Fue en aquella ocasión incluso cuando, en el salón de la Opéra-Comique, conocí a la pequeña Lola de América y por ella me espabilé del todo.

Hay ciertas fechas así, en la vida, que cuentan entre tantos meses en los que habría podido uno abstenerse muy bien de vivir. Aquel día de la medalla en la Opéra-Comique fue decisivo en mi vida.

Por ella, por Lola, me entró gran curiosidad por Estados Unidos, por las preguntas que le hacía y a las que ella apenas respondía. Cuando te lanzas así, a los viajes, vuelves cuando puedes y como puedes…

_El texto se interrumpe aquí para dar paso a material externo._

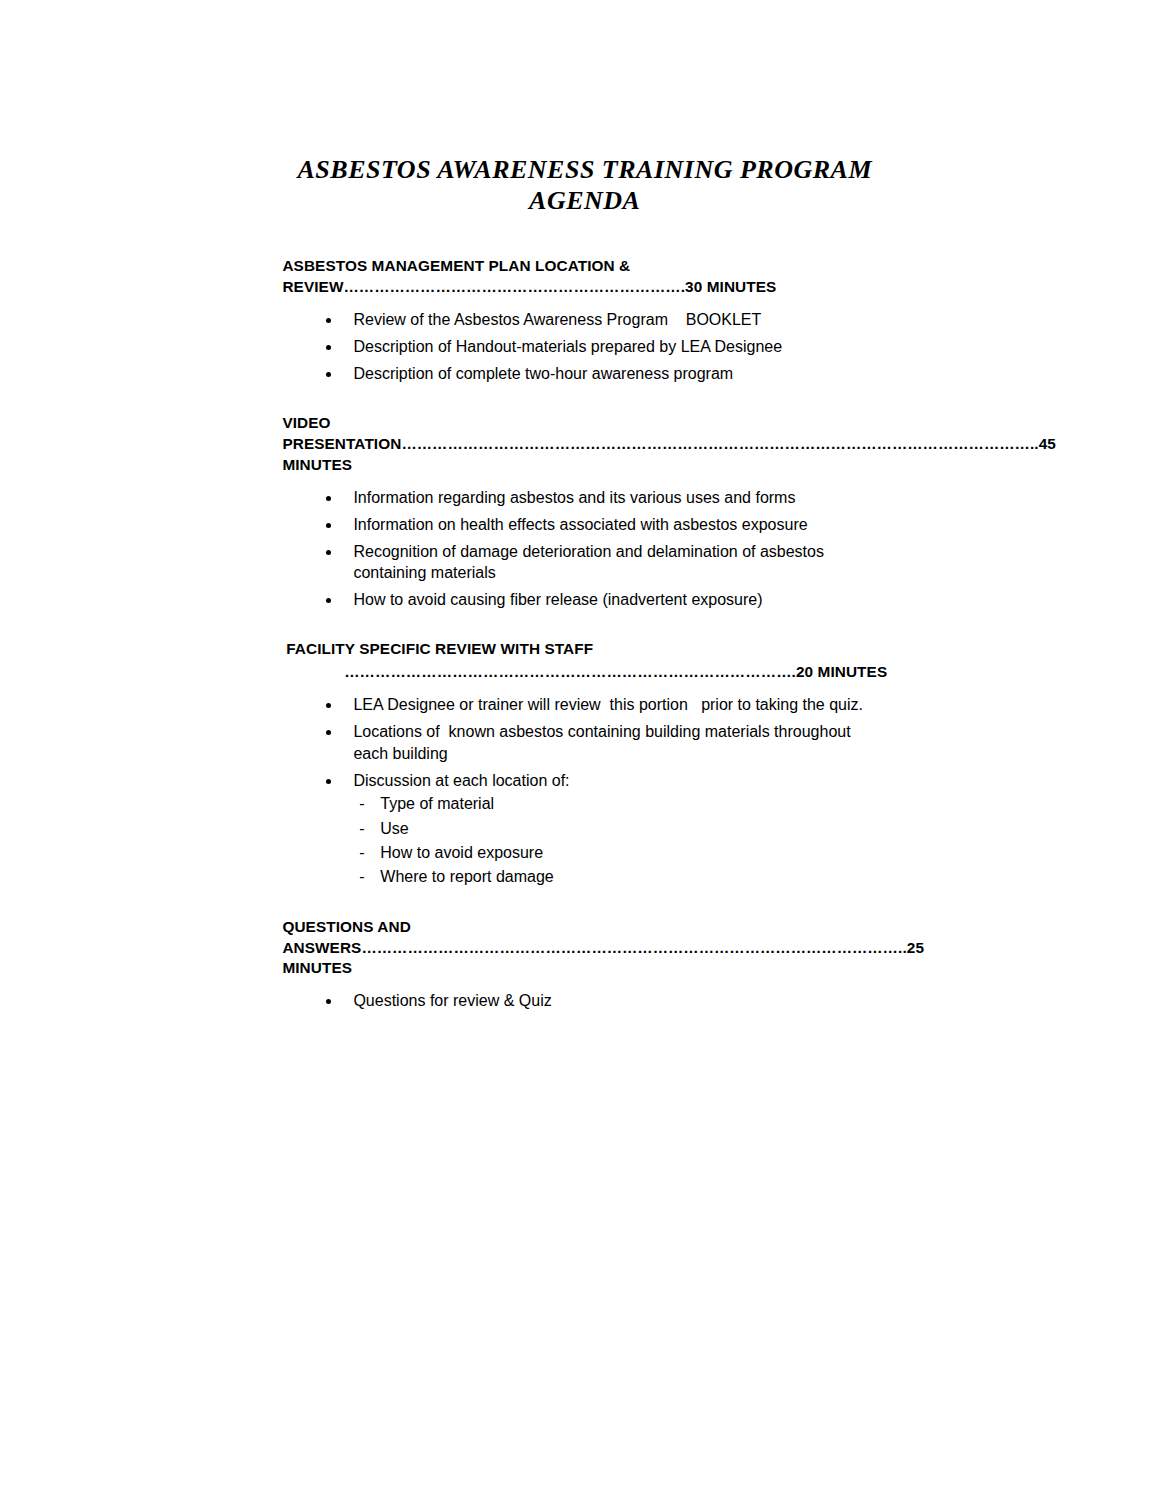ASBESTOS AWARENESS TRAINING PROGRAM AGENDA
ASBESTOS MANAGEMENT PLAN LOCATION & REVIEW………………………………………………………….30 MINUTES
Review of the Asbestos Awareness Program BOOKLET
Description of Handout-materials prepared by LEA Designee
Description of complete two-hour awareness program
VIDEO PRESENTATION……………………………………………………………………………………………………………..45 MINUTES
Information regarding asbestos and its various uses and forms
Information on health effects associated with asbestos exposure
Recognition of damage deterioration and delamination of asbestos containing materials
How to avoid causing fiber release (inadvertent exposure)
FACILITY SPECIFIC REVIEW WITH STAFF
…………………………………………………………………………….20 MINUTES
LEA Designee or trainer will review this portion prior to taking the quiz.
Locations of known asbestos containing building materials throughout each building
Discussion at each location of:
Type of material
Use
How to avoid exposure
Where to report damage
QUESTIONS AND ANSWERS……………………………………………………………………………………………..25 MINUTES
Questions for review & Quiz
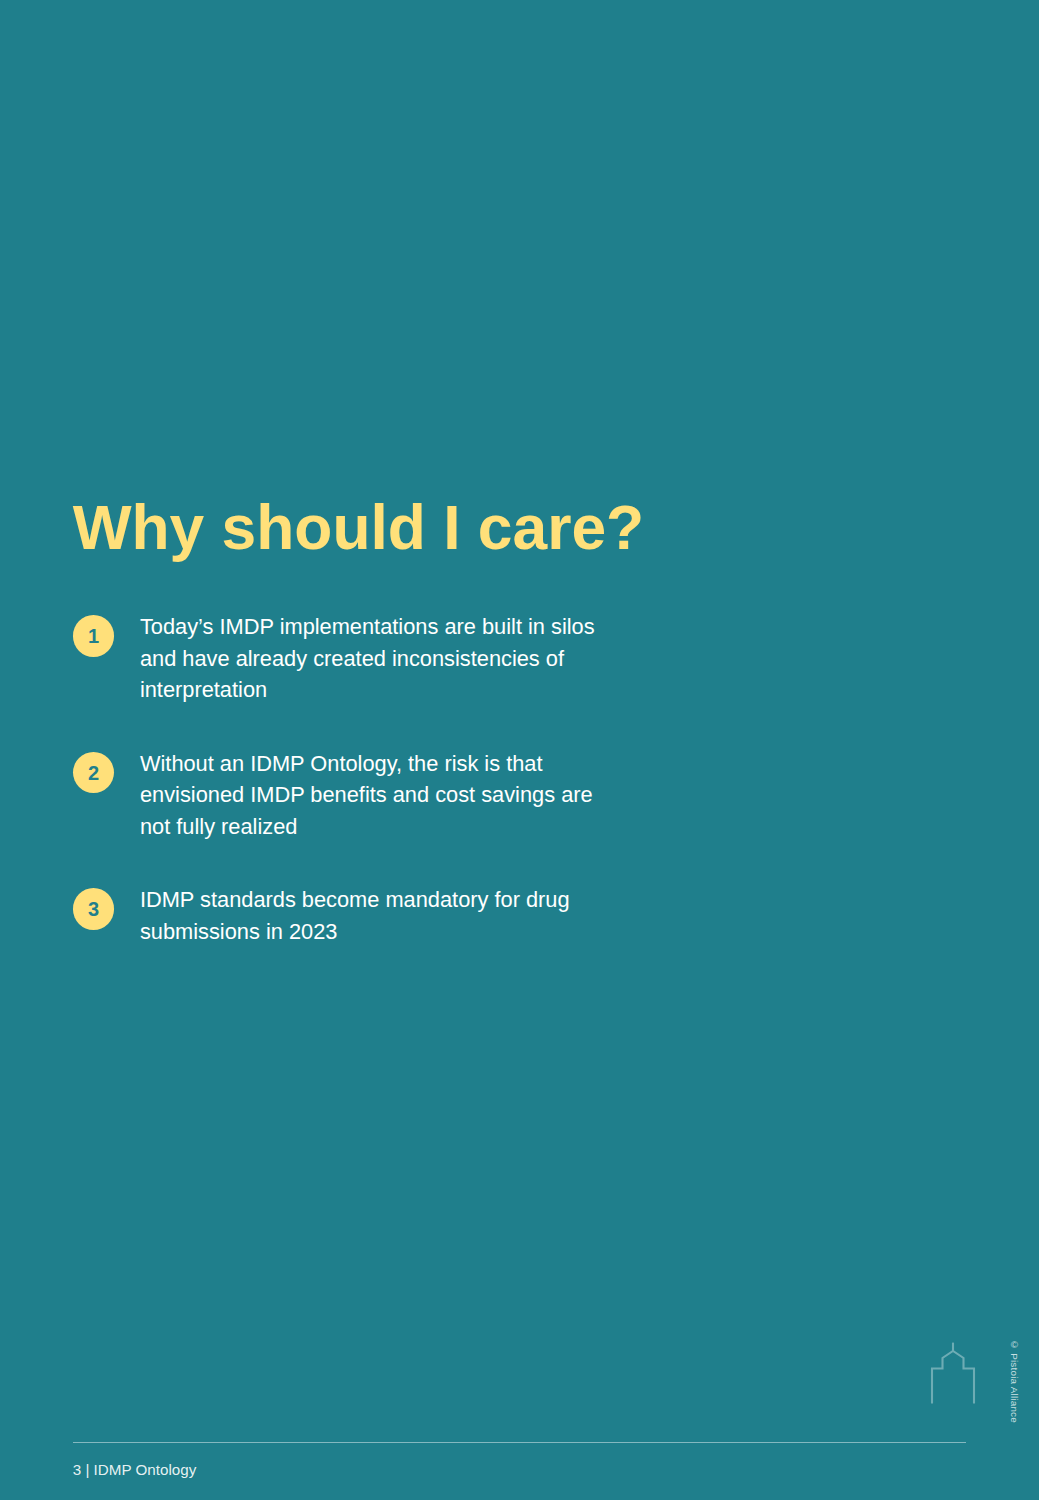Why should I care?
1 Today’s IMDP implementations are built in silos and have already created inconsistencies of interpretation
2 Without an IDMP Ontology, the risk is that envisioned IMDP benefits and cost savings are not fully realized
3 IDMP standards become mandatory for drug submissions in 2023
© Pistoia Alliance
3 | IDMP Ontology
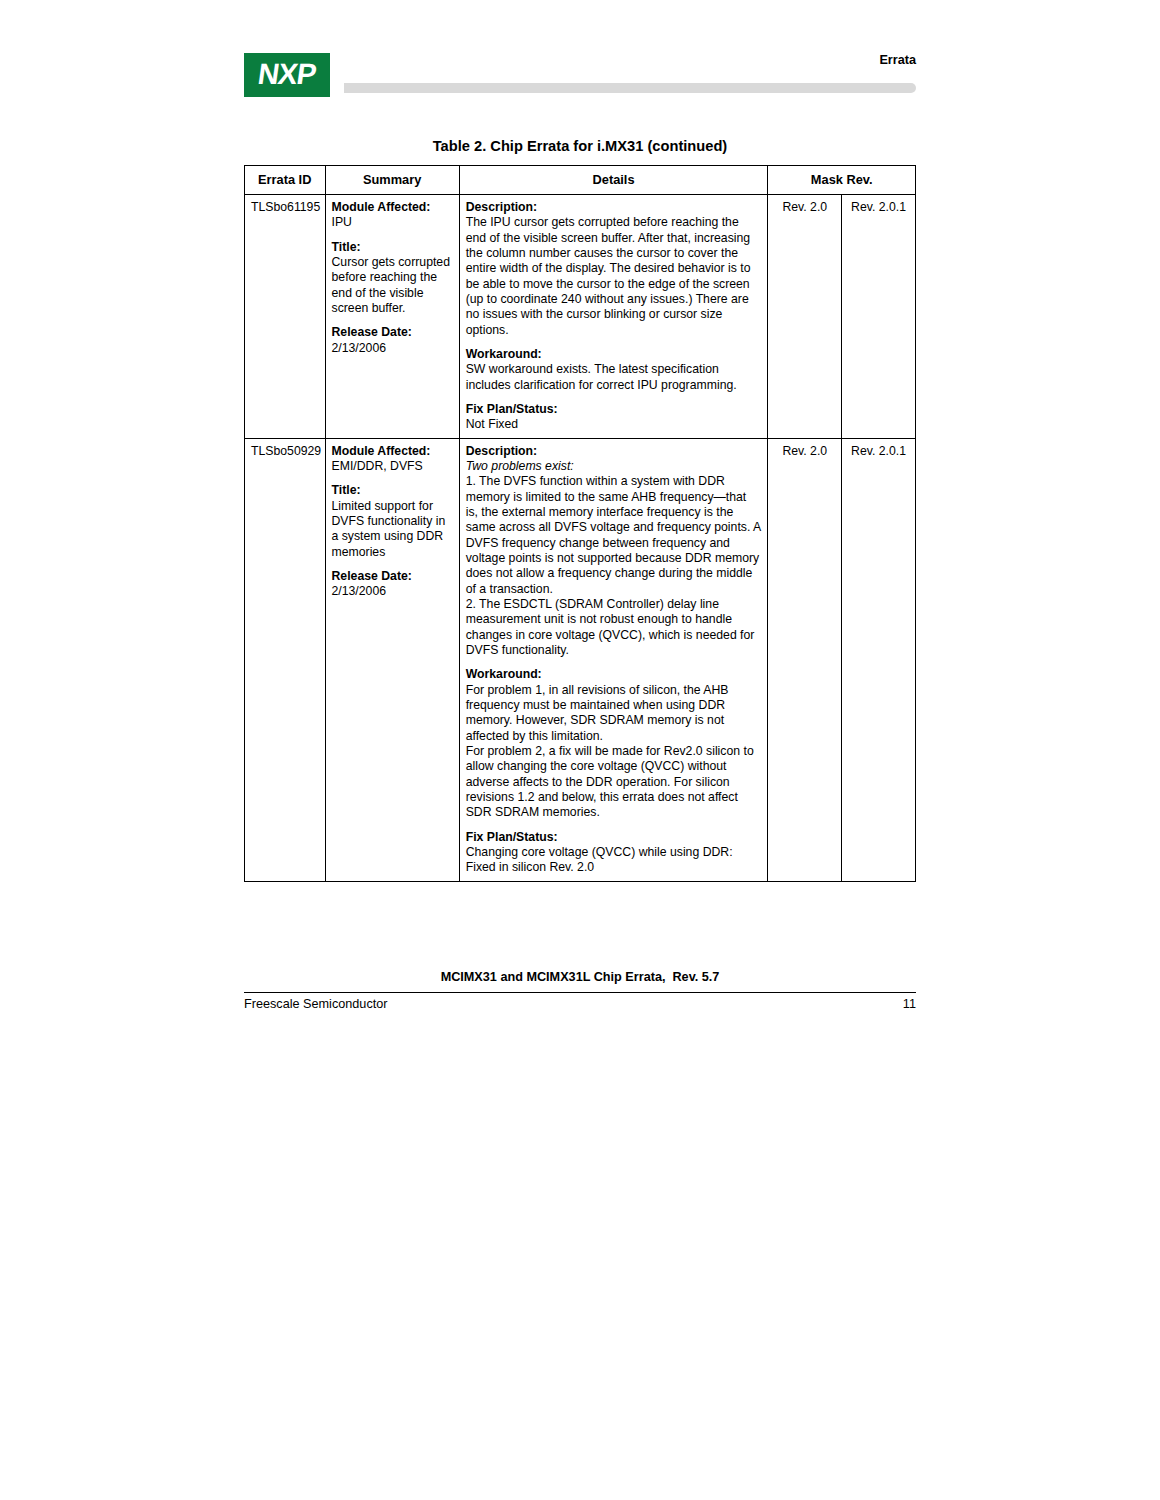NXP
Errata
Table 2. Chip Errata for i.MX31 (continued)
| Errata ID | Summary | Details | Mask Rev. |
| --- | --- | --- | --- |
| TLSbo61195 | Module Affected: IPU Title: Cursor gets corrupted before reaching the end of the visible screen buffer. Release Date: 2/13/2006 | Description: The IPU cursor gets corrupted before reaching the end of the visible screen buffer. After that, increasing the column number causes the cursor to cover the entire width of the display. The desired behavior is to be able to move the cursor to the edge of the screen (up to coordinate 240 without any issues.) There are no issues with the cursor blinking or cursor size options. Workaround: SW workaround exists. The latest specification includes clarification for correct IPU programming. Fix Plan/Status: Not Fixed | Rev. 2.0 | Rev. 2.0.1 |
| TLSbo50929 | Module Affected: EMI/DDR, DVFS Title: Limited support for DVFS functionality in a system using DDR memories Release Date: 2/13/2006 | Description: Two problems exist: 1. The DVFS function within a system with DDR memory is limited to the same AHB frequency—that is, the external memory interface frequency is the same across all DVFS voltage and frequency points. A DVFS frequency change between frequency and voltage points is not supported because DDR memory does not allow a frequency change during the middle of a transaction. 2. The ESDCTL (SDRAM Controller) delay line measurement unit is not robust enough to handle changes in core voltage (QVCC), which is needed for DVFS functionality. Workaround: For problem 1, in all revisions of silicon, the AHB frequency must be maintained when using DDR memory. However, SDR SDRAM memory is not affected by this limitation. For problem 2, a fix will be made for Rev2.0 silicon to allow changing the core voltage (QVCC) without adverse affects to the DDR operation. For silicon revisions 1.2 and below, this errata does not affect SDR SDRAM memories. Fix Plan/Status: Changing core voltage (QVCC) while using DDR: Fixed in silicon Rev. 2.0 | Rev. 2.0 | Rev. 2.0.1 |
MCIMX31 and MCIMX31L Chip Errata, Rev. 5.7
Freescale Semiconductor
11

En el momento de que hablo, todo el mundo en París quería poseer su uniforme. Los únicos que no tenían eran los neutrales y los espías y eran casi los mismos. Lola tenía el suyo, su uniforme oficial de verdad, y muy mono, todo él adornado con crucecitas rojas, en las mangas, en su gorrito de policía, siempre ladeado, coquetón, sobre sus ondulados cabellos. Había venido a ayudarnos a salvar a Francia, como decía al director del hotel, en la medida de sus débiles fuerzas, pero, ¡con todo el corazón! Nos entendimos en seguida, si bien no del todo, porque los arrebatos del corazón habían llegado a resultarme de lo más desagradables. Prefería los del cuerpo, sencillamente. Hay que desconfiar por entero del corazón, me lo habían enseñado, ¡y de qué modo!, en la guerra. Y no me iba a ser fácil olvidarlo.